Introduire des changements et réduire la résistance au changement. Plusieurs principes doivent guider les dirigeants lorsqu’ils envisagent d’accroître la valeur de l’entreprise ou d’améliorer ses performances :

  • La mise en œuvre sera effectuée par des personnes au sein de l’entreprise ou de l’institution.
  • Le rôle d’un organisme externe sera d’introduire la méthodologie, de transférer les connaissances aux dirigeants et aux employés et de faciliter le processus de mise en œuvre.
  • Les équipes d’amélioration de la valeur comprendront des managers des 3 niveaux ainsi que des employés.
  • Le nombre d’équipes doit être réduit. Elles seront chargées de suggérer des changements et de les mettre en œuvre.
  • Les domaines d’amélioration seront choisis en fonction de leur contribution à la valeur et de la difficulté à les mettre en œuvre, à l’aide de la matrice de focalisation.
  • L’amélioration de la valeur est un rôle central du devoir et du travail des dirigeants, et n’est pas un projet secondaire.
  • Tous les employés devraient progressivement rejoindre les cercles de transfert de connaissances.
  • Le suivi et le contrôle de la mise en œuvre de l’amélioration de la valeur seront effectués à l’aide des outils spécifiques à la Théorie des Contraintes.

Rôle des systèmes d’information dans le processus de changement

Les systèmes d’information jouent un rôle central dans le processus de changement.
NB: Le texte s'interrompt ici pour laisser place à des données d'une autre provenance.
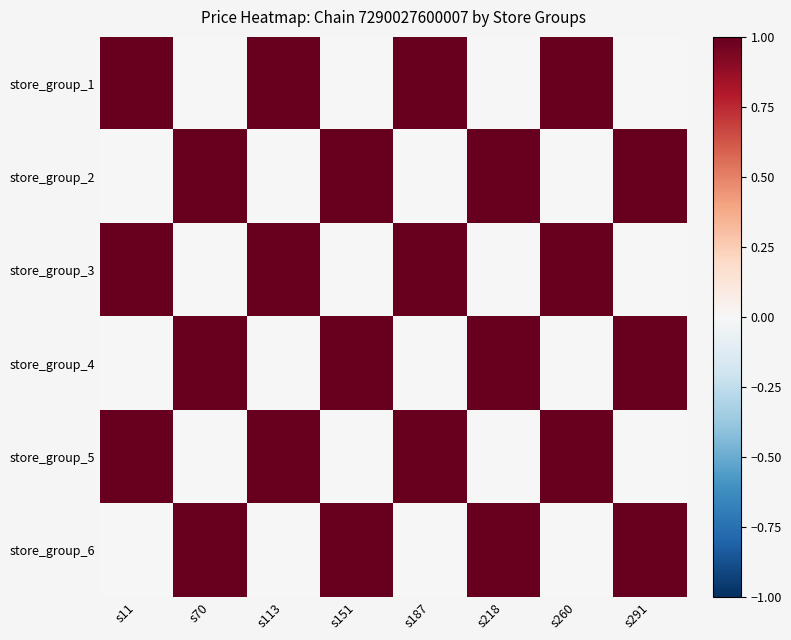

At which category is the sum across all series the highest?

s11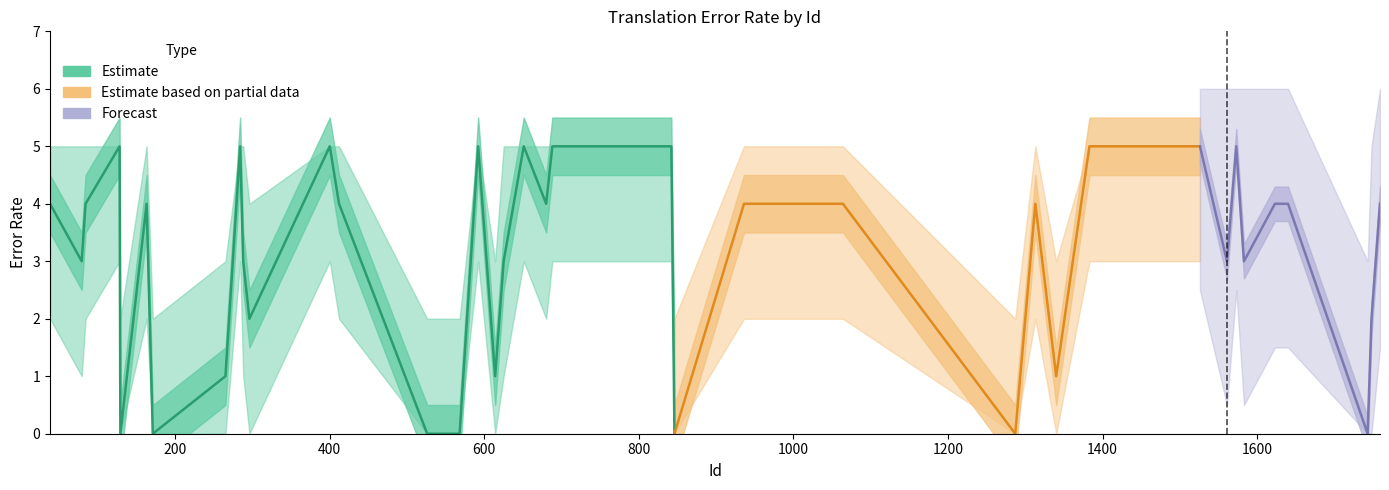

How many interior local peaks does the Error Rate series have?

8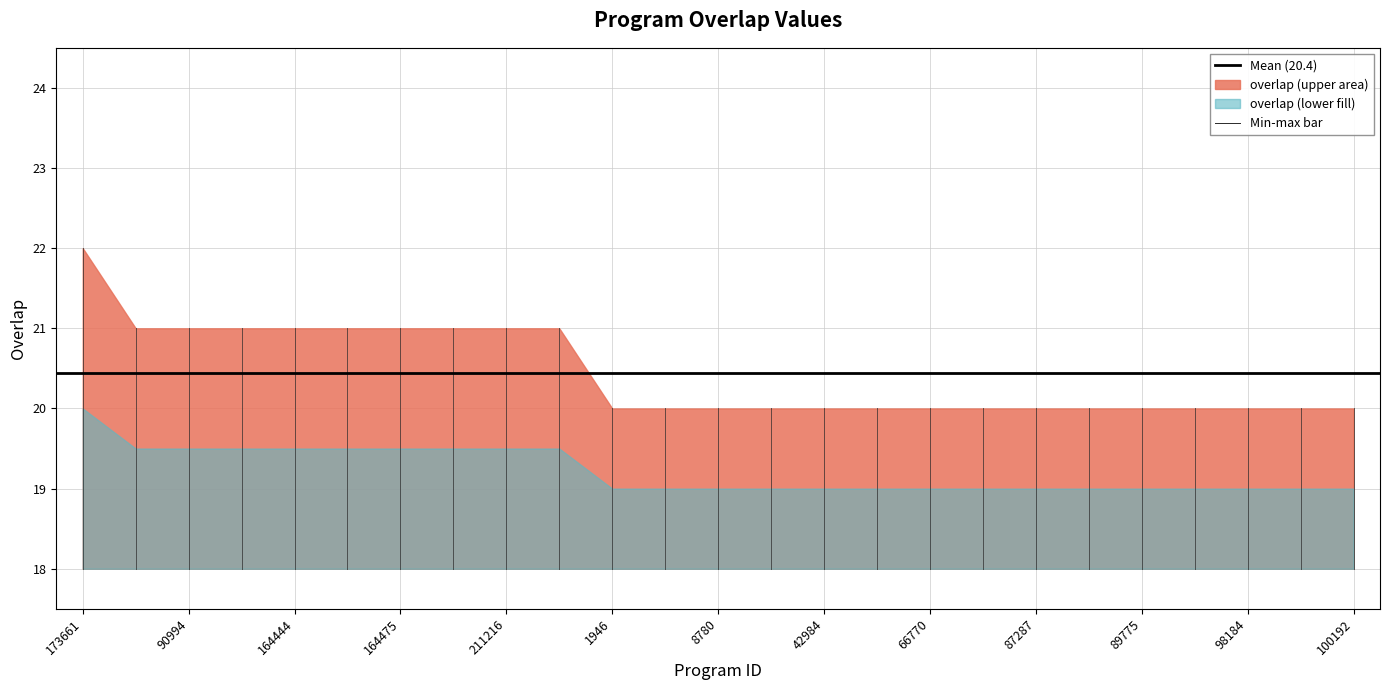

Where is the data nearest to the value 21?

69960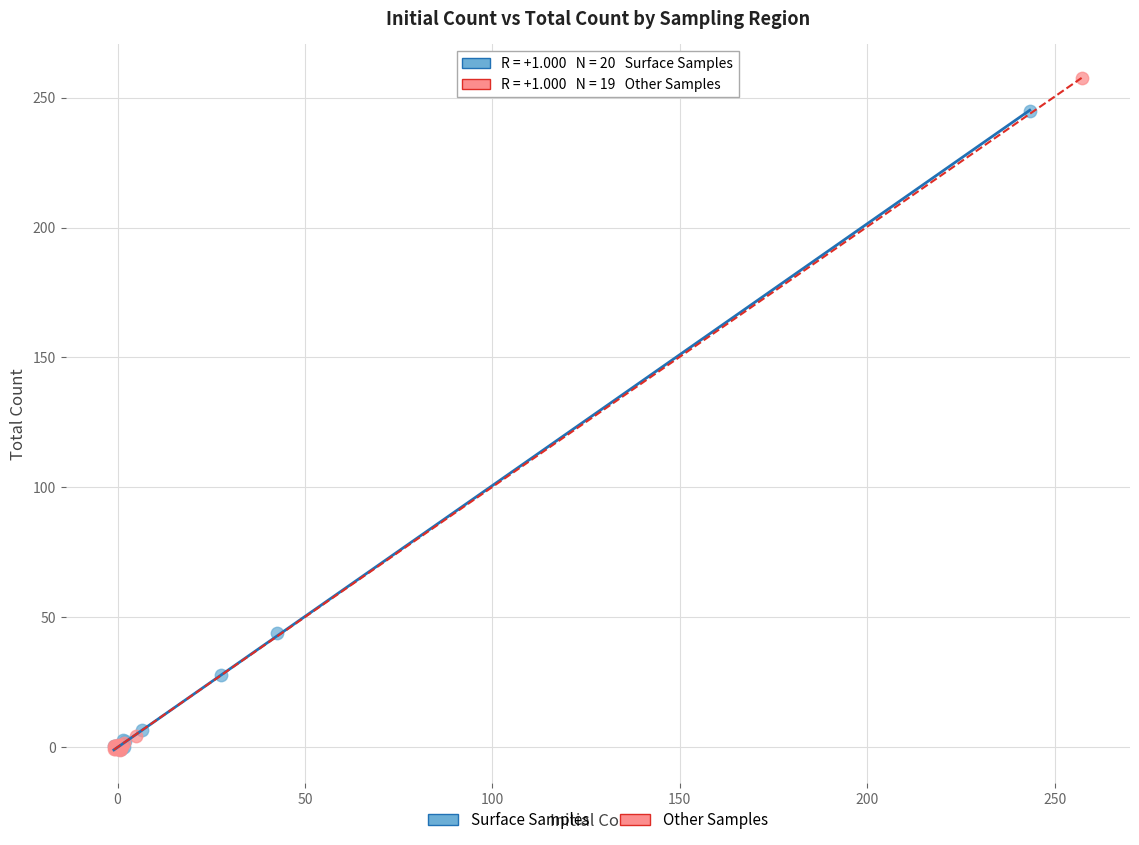

Which series reaches the maximum Y coordinate?

Other Samples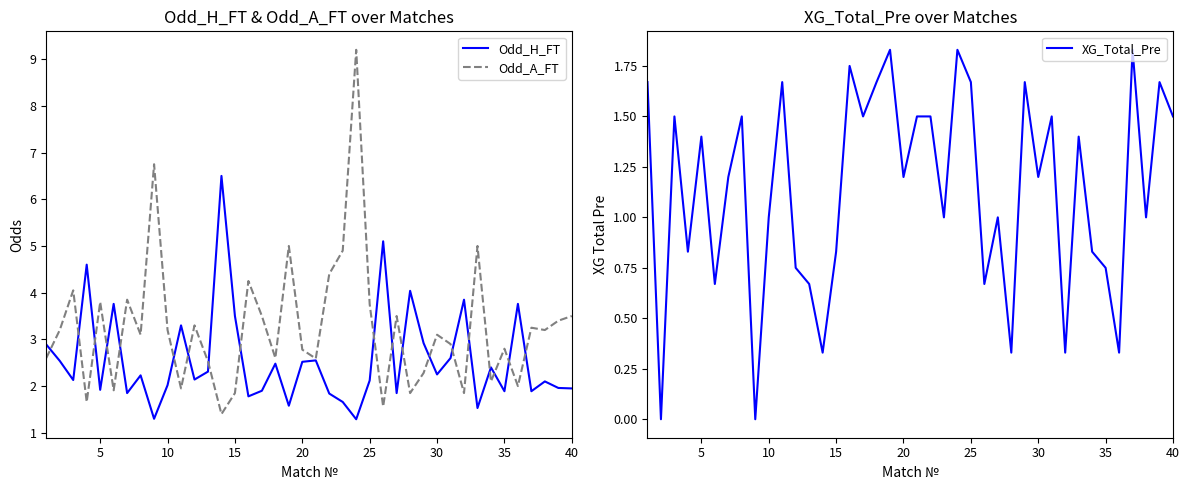

What is the highest value of the Odd_A_FT series?

9.2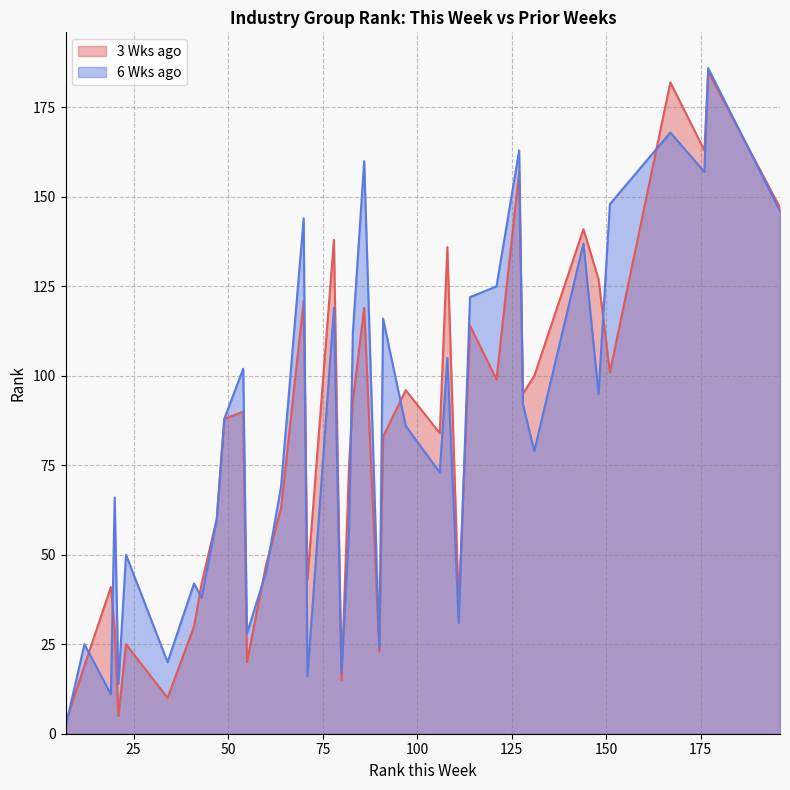

How many lines are shown in the chart?

2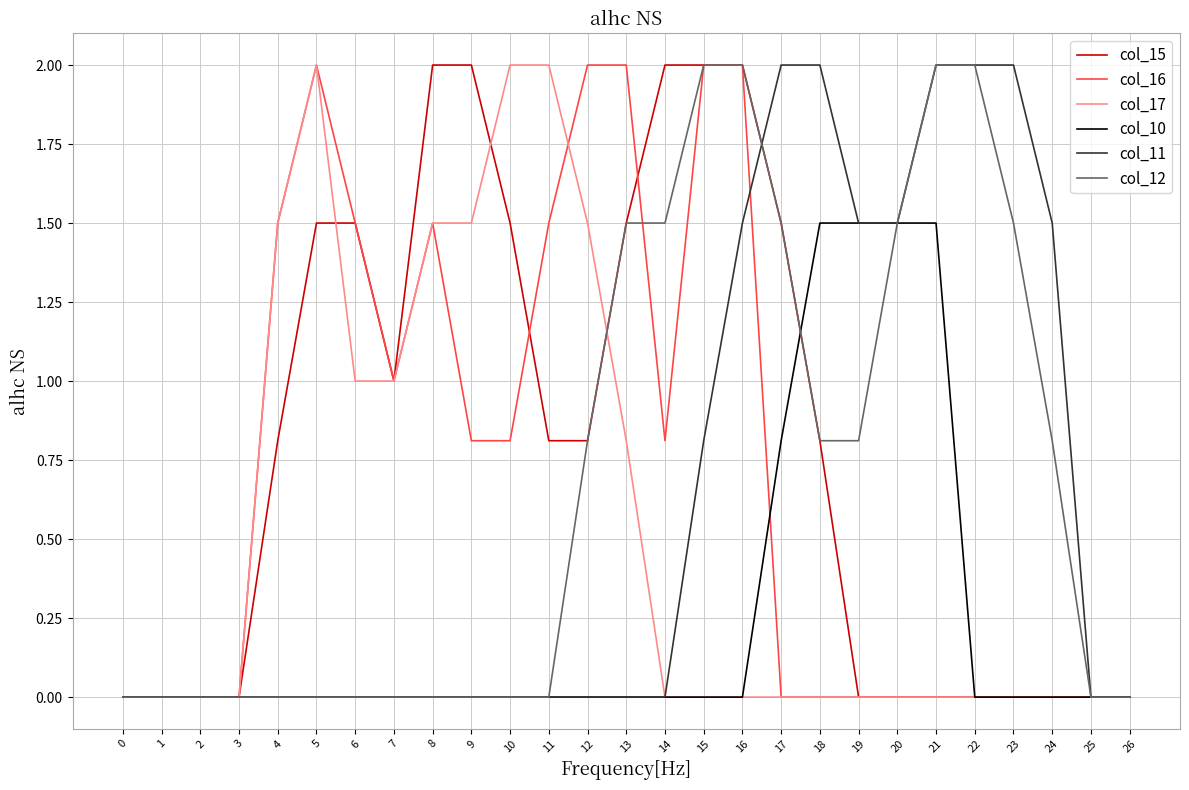

Is it true that col_11 equals -1.0 at 9?

False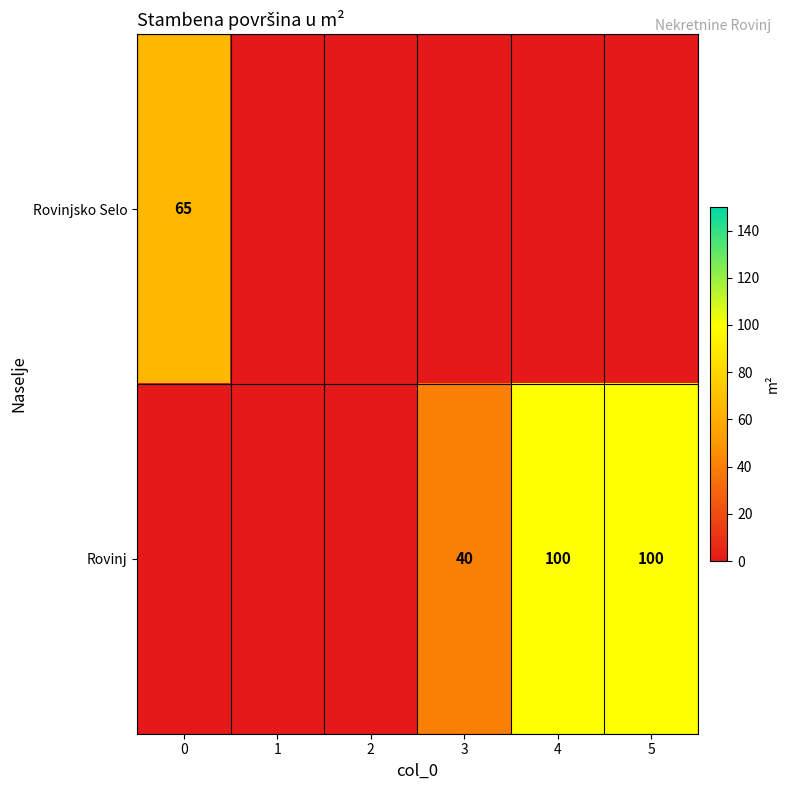

The value of Rovinj at 4 is 100. True or false?

True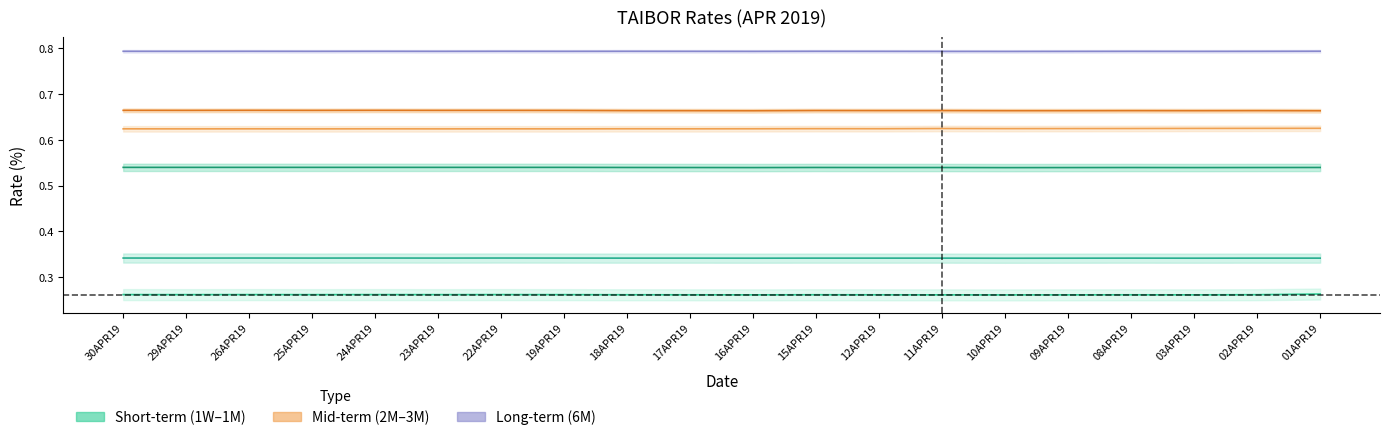

Rank the categories by 1W value from lowest to highest.

10APR19, 16APR19, 11APR19, 09APR19, 03APR19, 17APR19, 12APR19, 08APR19, 18APR19, 15APR19, 02APR19, 29APR19, 25APR19, 23APR19, 19APR19, 30APR19, 26APR19, 24APR19, 22APR19, 01APR19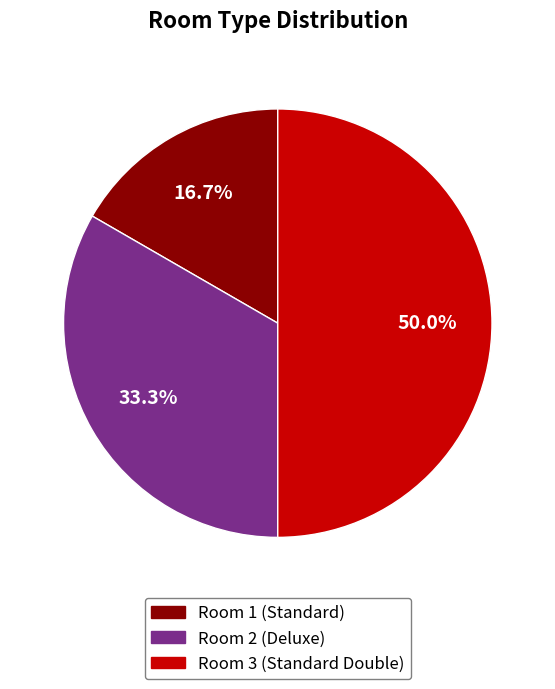

Is it true that Room 2 (Deluxe) is 33% of the pie?

True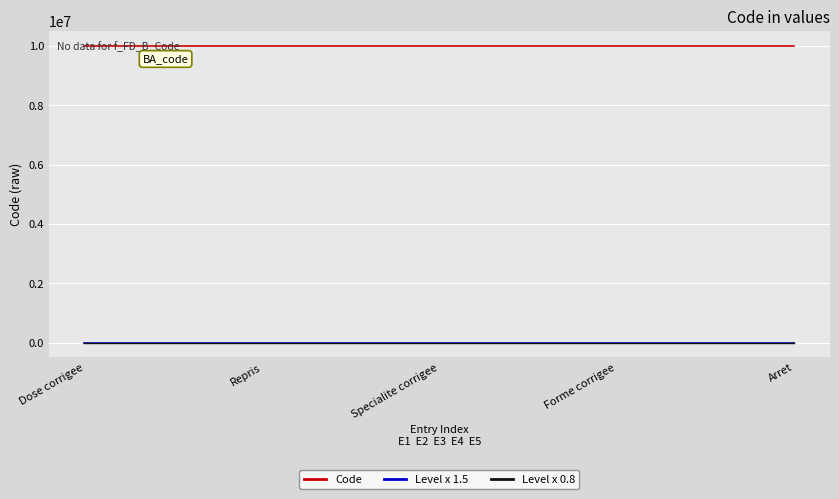

What is the maximum value shown in the chart?

10000005.0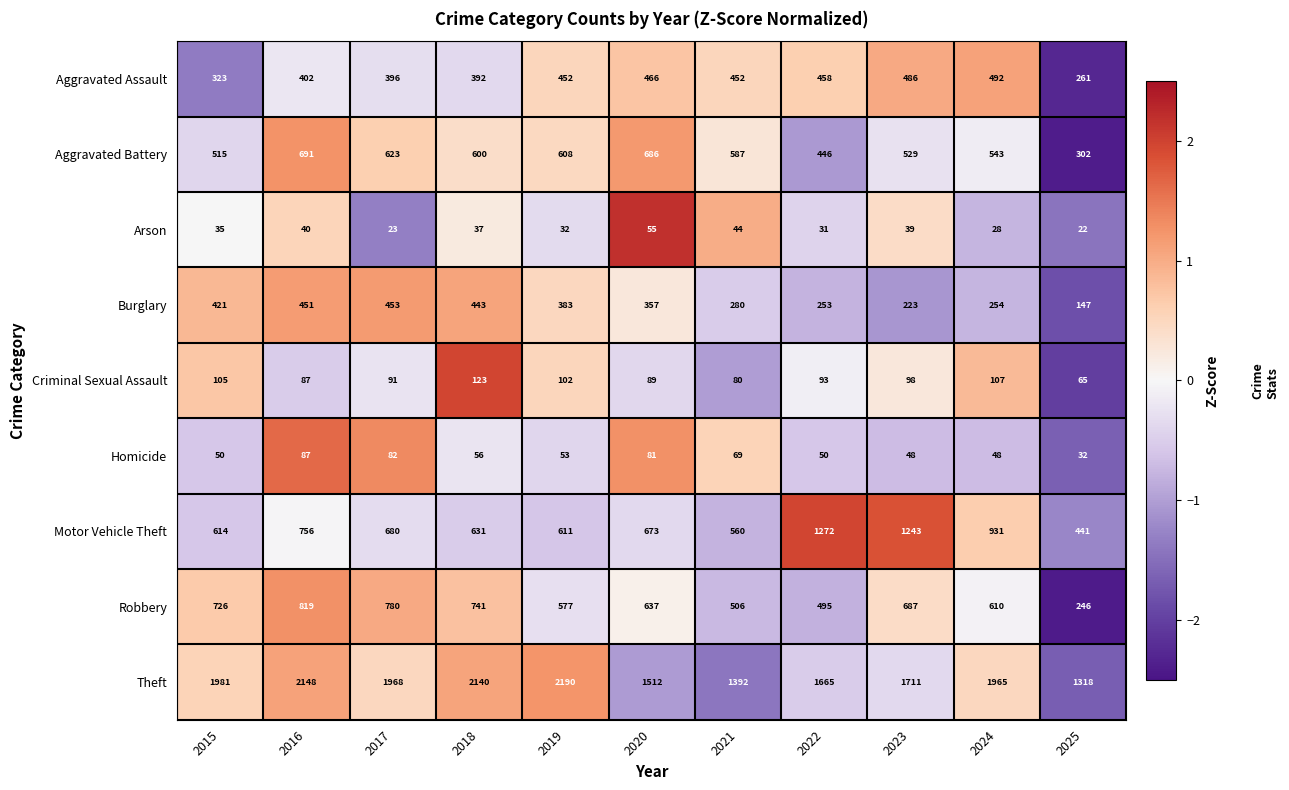

Read the Criminal Sexual Assault value at 2019, to the nearest 10.

100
Toutefois, l’idée selon laquelle la mise en œuvre d’un système d’information résoudra à elle seule les problèmes de l’entreprise ou de l’institution doit être clarifiée.  La mise en œuvre d’un système d’information dans une entreprise ou dans une institution doit se faire selon un modèle en deux étapes :

  1. Changer les approches et les processus de management de l’entreprise ou de l’institution. Tout d’abord, il est nécessaire de mettre en œuvre des approches telles que le management par les contraintes, le concept de kit complet, le modèle MFV (Management Focalisé sur la Valeur), la méthodologie PDG (Prise de Décision Globale) pour la prise de décision, la mesure et le contrôle globaux, la méthodologie de management de projet, le management de la recherche et du développement et bien d’autres encore.
  2. Concevoir un système d’information qui soutiendra ces approches. Une fois que les processus de travail ont été conçus et que les approches managériales ont été mises en œuvre, un système d’information doit être adapté pour soutenir ces approches. Les systèmes d’information qui en résulteront, conçus dans un esprit de satisfacteur, seront très efficaces tout en étant simples. Construire des systèmes d’information pour soutenir ces approches est une condition nécessaire à la poursuite des processus d’amélioration de la valeur au fil du temps.

Pour conclure cet article on peut se poser cette question : À quoi ressemblera le management à l’avenir ? Le management reflétera l’environnement d’affaires, économique, social, technologique et politique. Les approches de management s’adapteront aux environnements changeants et les principes présentés dans les formations développées par SCIQUOM & IDEEFORCE constituent des éléments de base. À l’avenir, de nouvelles innovations managériales verront le jour et éclaireront les problèmes existants et nouveaux d’une lumière qui apportera un éclairage supplémentaire sur le monde du management.